What needs to be done
Your output must be the lines below from the line containing "scroll(41, 415, up, 2)" to the line containing "drag(19, 417, 28, 391)", both lines included, reproduced exactly and without pictures.
■ ■ ■ ■ ■ ■ ■
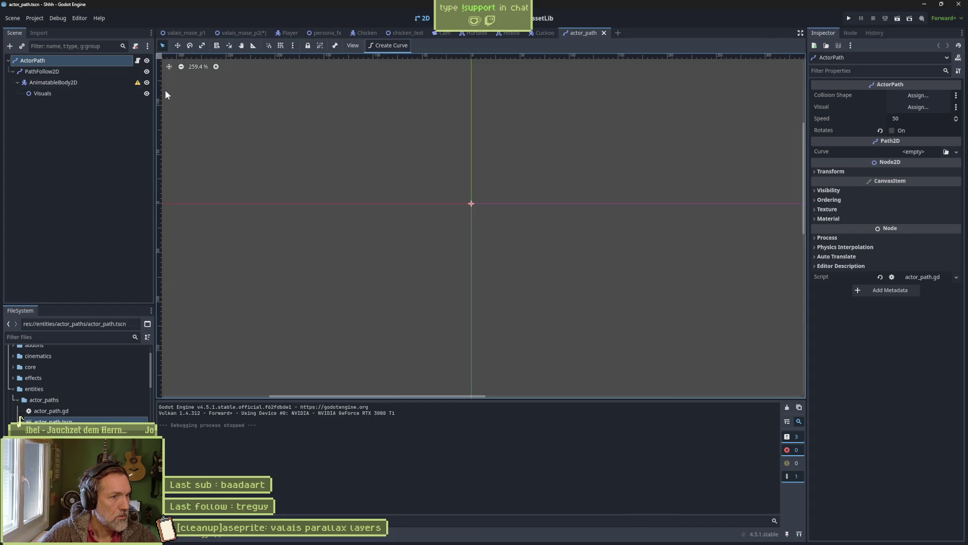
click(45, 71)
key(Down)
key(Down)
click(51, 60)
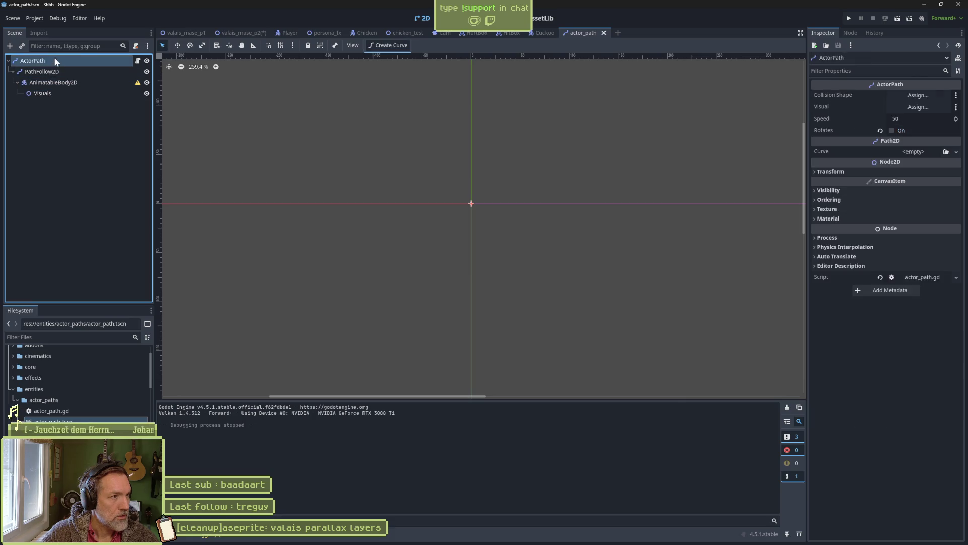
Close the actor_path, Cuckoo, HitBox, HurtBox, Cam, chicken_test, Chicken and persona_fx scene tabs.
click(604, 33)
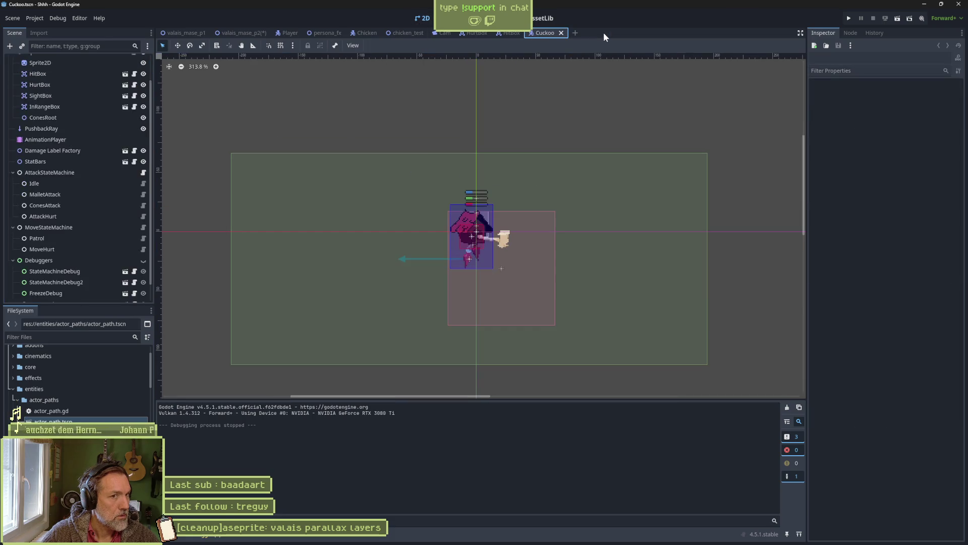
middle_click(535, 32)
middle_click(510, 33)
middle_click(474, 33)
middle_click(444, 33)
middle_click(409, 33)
■ ■ ■ ■ ■ ■ ■
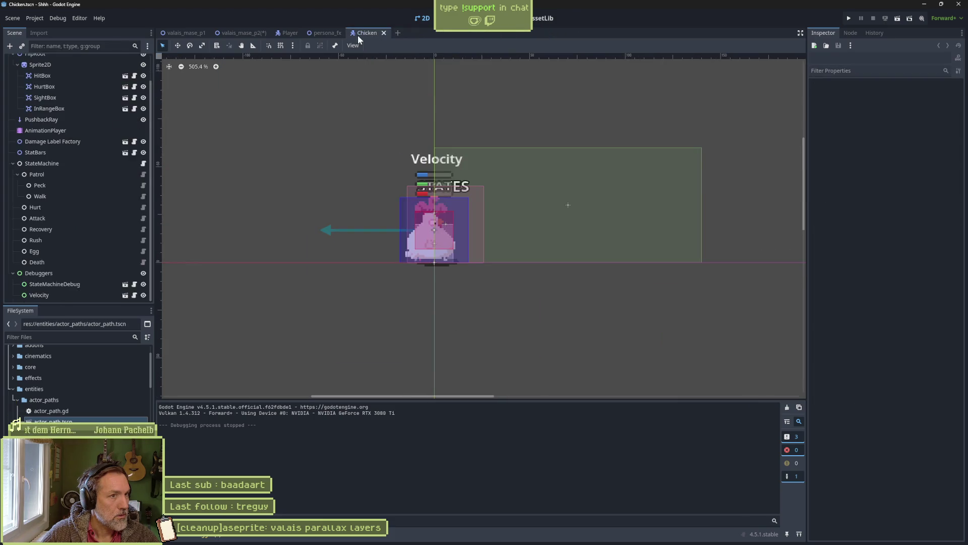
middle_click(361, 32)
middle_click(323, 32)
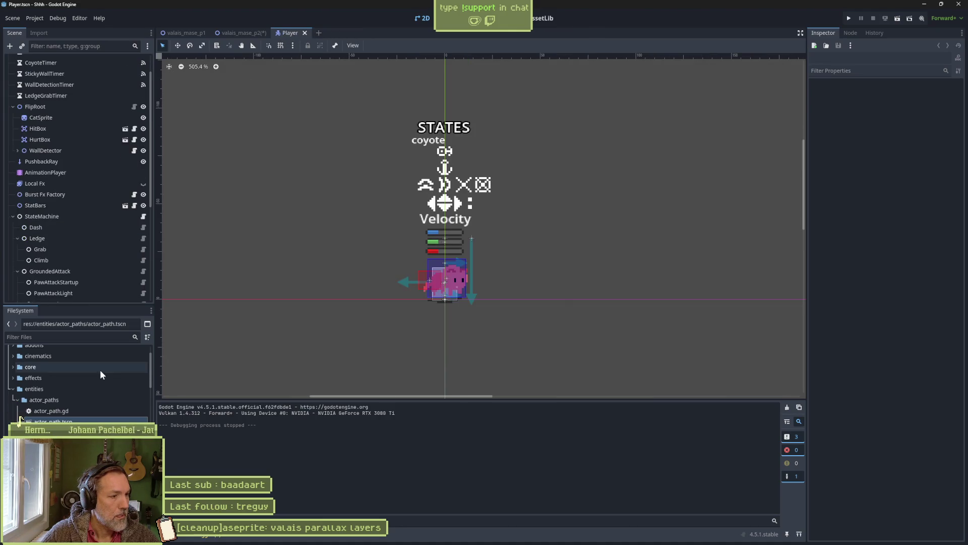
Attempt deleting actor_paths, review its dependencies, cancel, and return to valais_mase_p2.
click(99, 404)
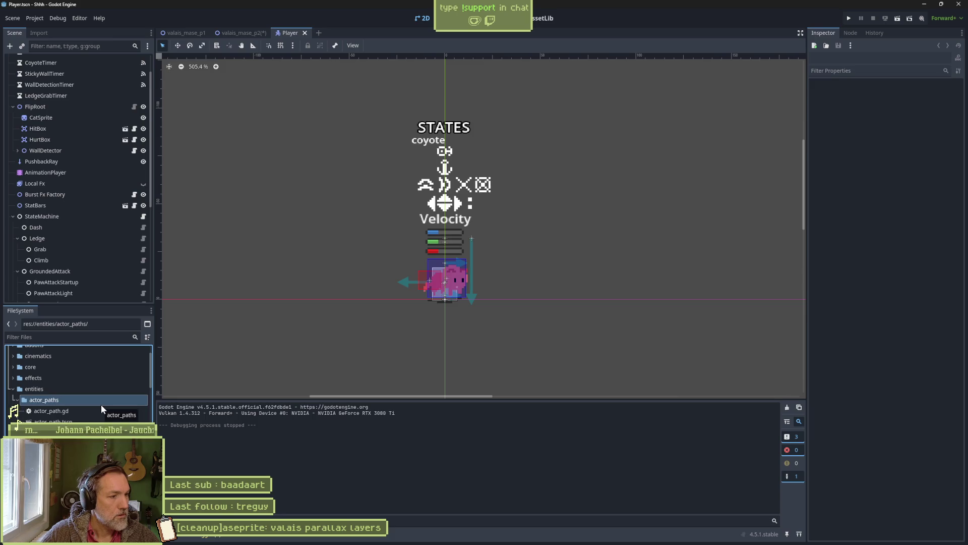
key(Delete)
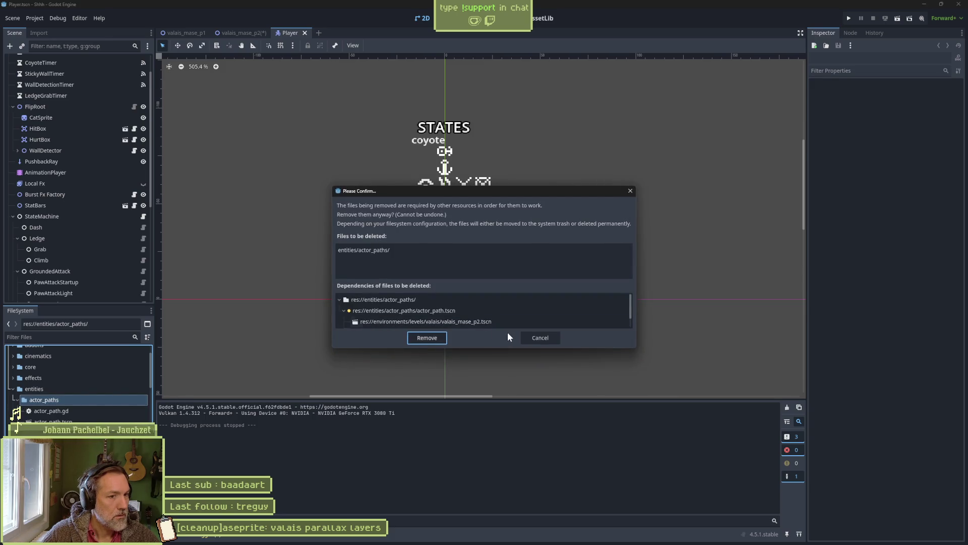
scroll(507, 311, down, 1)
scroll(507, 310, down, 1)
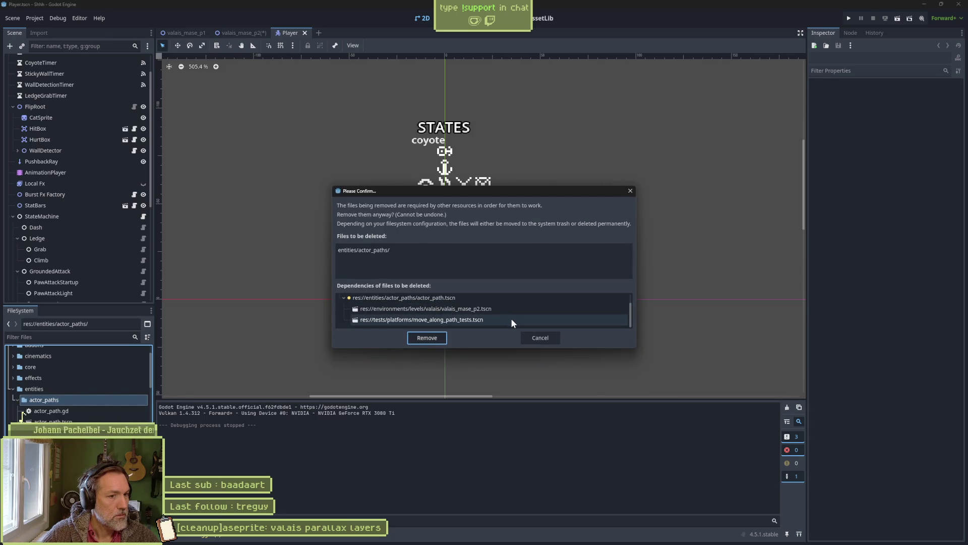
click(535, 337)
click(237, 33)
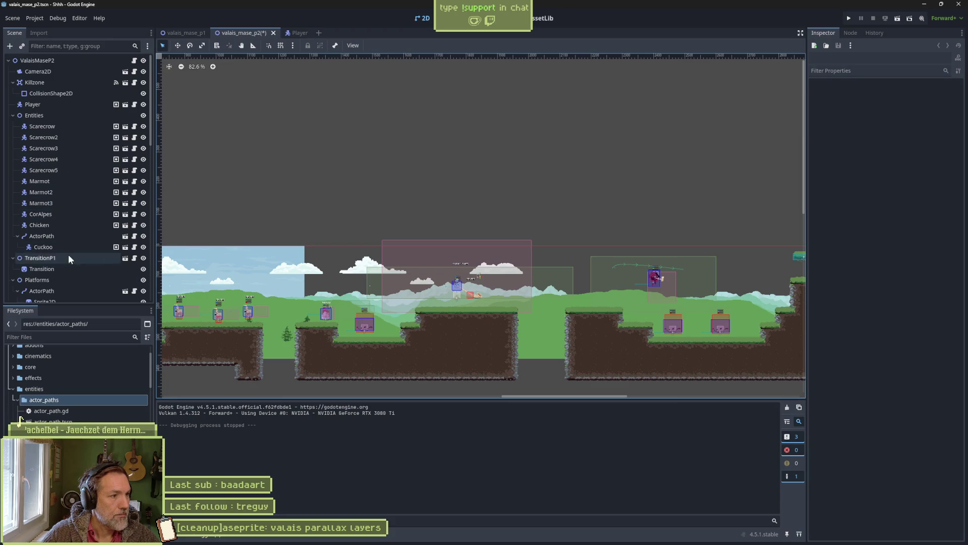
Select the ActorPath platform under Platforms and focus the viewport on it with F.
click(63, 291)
■ ■ ■ ■ ■ ■ ■
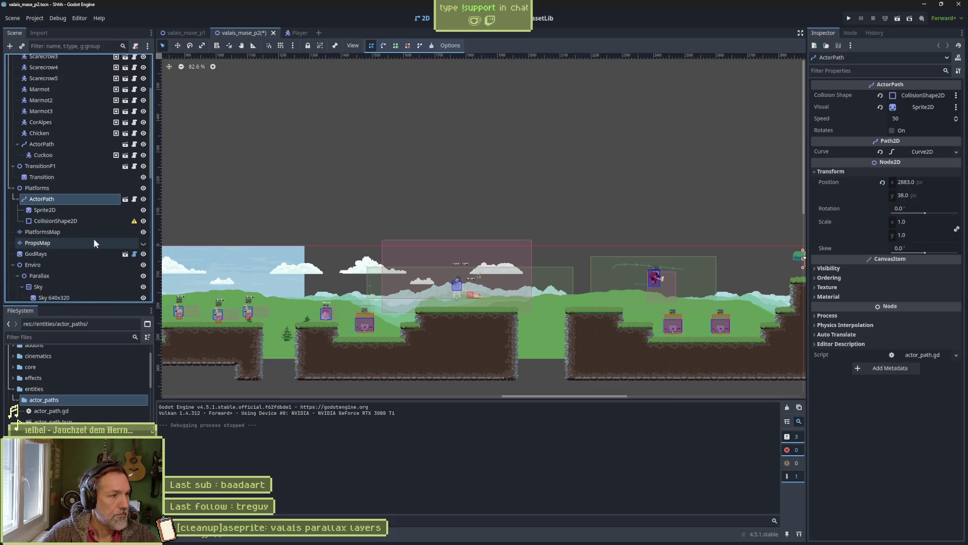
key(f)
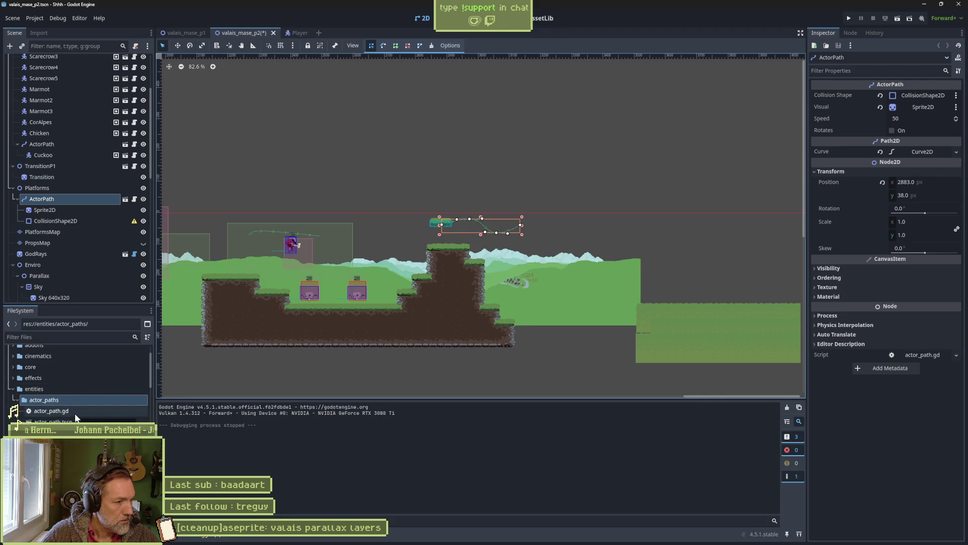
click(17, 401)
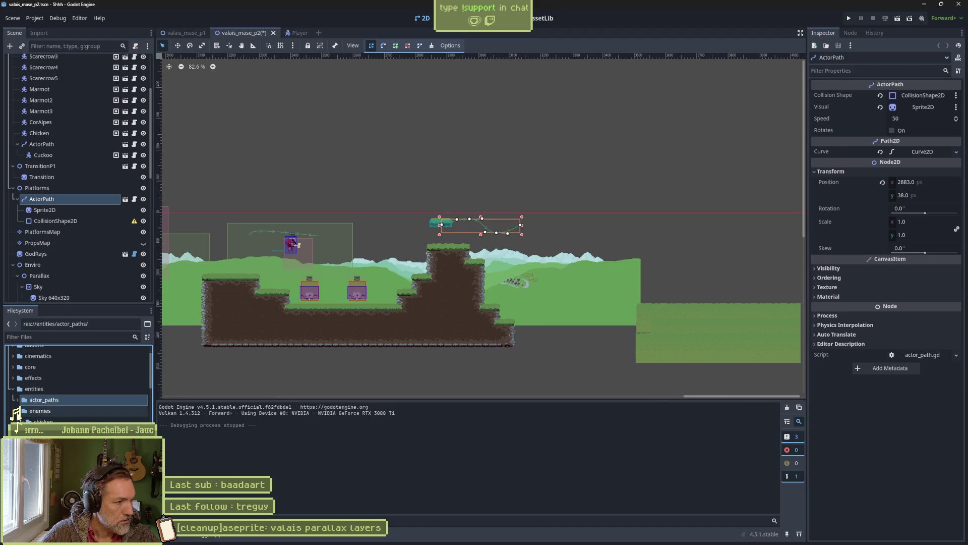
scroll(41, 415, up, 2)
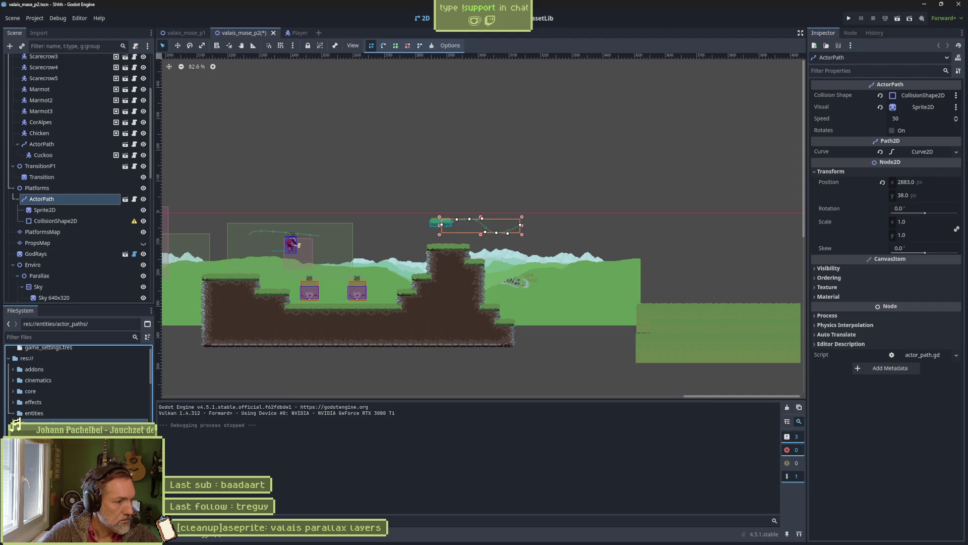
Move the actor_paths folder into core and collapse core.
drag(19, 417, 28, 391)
■ ■ ■ ■ ■ ■ ■
Written reply
scroll(41, 415, up, 2)
Move the actor_paths folder into core and collapse core.
drag(19, 417, 28, 391)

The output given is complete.